Iterators

One of the factors which motivated this revision of Collection classes was a discussion on PEG which convinced me that I should allow for multiple iterators. In the Java Collection classes, Iterator is a separate interface and the GetIterator() method implements that interface to provide an Iterator for any given collection class. Since Iterator is separate and not limited to one instance, one has the structure to provide multiple simultaneous iterators for the same collection. In starting to work on this revision, we assumed that we would take this approach and you can see this reflected in the previously published material on this project.

However, in approaching actual coding of the project, we realized that there is an inherent problem because of the "intimacy" of iterators with respect to their collections. How can an iterator navigate the implementation structure of the collection without either having parts of that implementation be public, which would violate encapsulation, or having the collection have navigation methods, which would seem to violate normal form since both the collection and the iterator would be exposing very similar operations.

One solution proposed would be to have the navigation methods on the collection not be public to any except the iterator.

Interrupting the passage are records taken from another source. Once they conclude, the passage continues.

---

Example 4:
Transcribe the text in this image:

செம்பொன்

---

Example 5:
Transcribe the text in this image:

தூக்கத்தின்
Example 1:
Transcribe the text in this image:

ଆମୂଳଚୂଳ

That would still violate notions of OO purity, though less blatantly, but this is an academic question in the end since ABL has no level of protection which would provide this kind of limited access.

Another proposed solution was to have the navigation methods on the collection reference an "ID", the ID identifying the "current" record for a particular iterator. I.e., GetNext(ID) is GetNext relative to ID. If this ID was the actual object identifier, i.e., int(Obj), then the Iterator could determine the ID for the current element on its own. Otherwise, it would have to obtain this ID from the collection. Unfortunately, with the proposed array implementation for the most common type of collection, having the object ID would require an expensive search of the ID to identify the current record. Only an ID of the current element would be efficient there.

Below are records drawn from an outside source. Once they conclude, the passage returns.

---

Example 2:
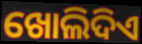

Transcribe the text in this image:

ଖୋଲିଦିଏ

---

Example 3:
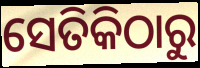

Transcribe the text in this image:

ସେତିକିଠାରୁ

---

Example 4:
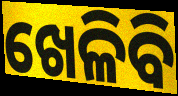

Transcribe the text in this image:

ଖେଳିବି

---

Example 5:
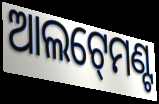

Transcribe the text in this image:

ଆଲଟ୍‍ମେଣ୍ଟ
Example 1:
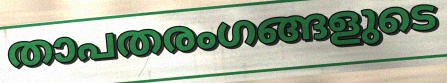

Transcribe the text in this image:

താപതരംഗങ്ങളുടെ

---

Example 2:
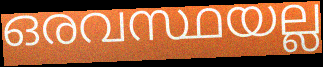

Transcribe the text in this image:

ഒരവസ്ഥയല്ല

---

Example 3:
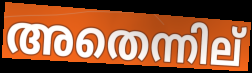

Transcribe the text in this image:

അതെന്നില്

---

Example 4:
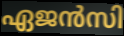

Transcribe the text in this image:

ഏജൻസി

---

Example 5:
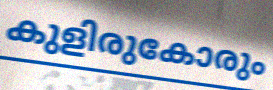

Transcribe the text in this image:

കുളിരുകോരും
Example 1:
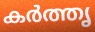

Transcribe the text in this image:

കർത്തൃ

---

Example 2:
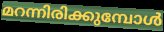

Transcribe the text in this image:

മറന്നിരിക്കുമ്പോൾ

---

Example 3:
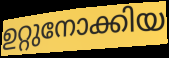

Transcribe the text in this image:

ഉറ്റുനോക്കിയ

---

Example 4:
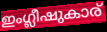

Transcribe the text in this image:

ഇംഗ്ലീഷുകാര്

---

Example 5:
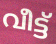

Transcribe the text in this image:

വീട്ട്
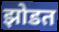
झोडत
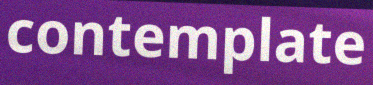
contemplate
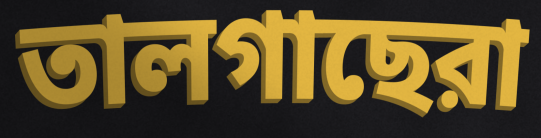
তালগাছেরা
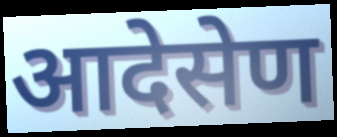
आदेसेण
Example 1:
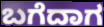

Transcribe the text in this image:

ಬಗೆದಾಗ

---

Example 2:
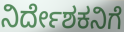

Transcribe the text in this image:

ನಿರ್ದೇಶಕನಿಗೆ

It was then observed that, while multiple iterators might sometimes be required of some types of collections, they seem highly unlikely in a relationship collection. They are unlikely because a relation is a connection between two object types in a parent child type of connection and the normal expectation is that if the parent does some operation on the children, it will do it to each of them, i.e., that one will navigate from the beginning to the end, an most often within the scope of a single method.

This raised the possibility that we would move the iterator back into the collection instead of making it something separate. Having thought of this, it was immediately appealing since it would guarantee that the navigation would be efficient relative to the specific implementation, but that all details of the implementation would be encapsulated within the class. This lead me to think that the Java structure is actually a less than ideal decomposition of the problem space since the need for navigation is inherent in the collection and separating them requires an overly intimate knowledge to be shared.

Having made this observation, I has now occurred to me that it would be possible to support multiple iterators within the collection itself by the use of named or numbered iterators. For example, GetIteratorID() could return a sequentially assigned integer which identifies a particular iterator. A small array in the collection, indexed by this integer, could then contain a value for the current record on that iterator. For an array implementation, it might be the current element number. For a work-table implementation it might be the Object ID to use in a find. For a temp-table implementation it might be the same object ID or a recid. Alternatively for a temp-table, one might have a separate query per iterator, but that seems like it would add weight. While the object ID and recid would require a FIND, this would be a C level operation and only one ABL instruction.

Revision of other parts of this specification is pending confirmation of our adoption of this approach.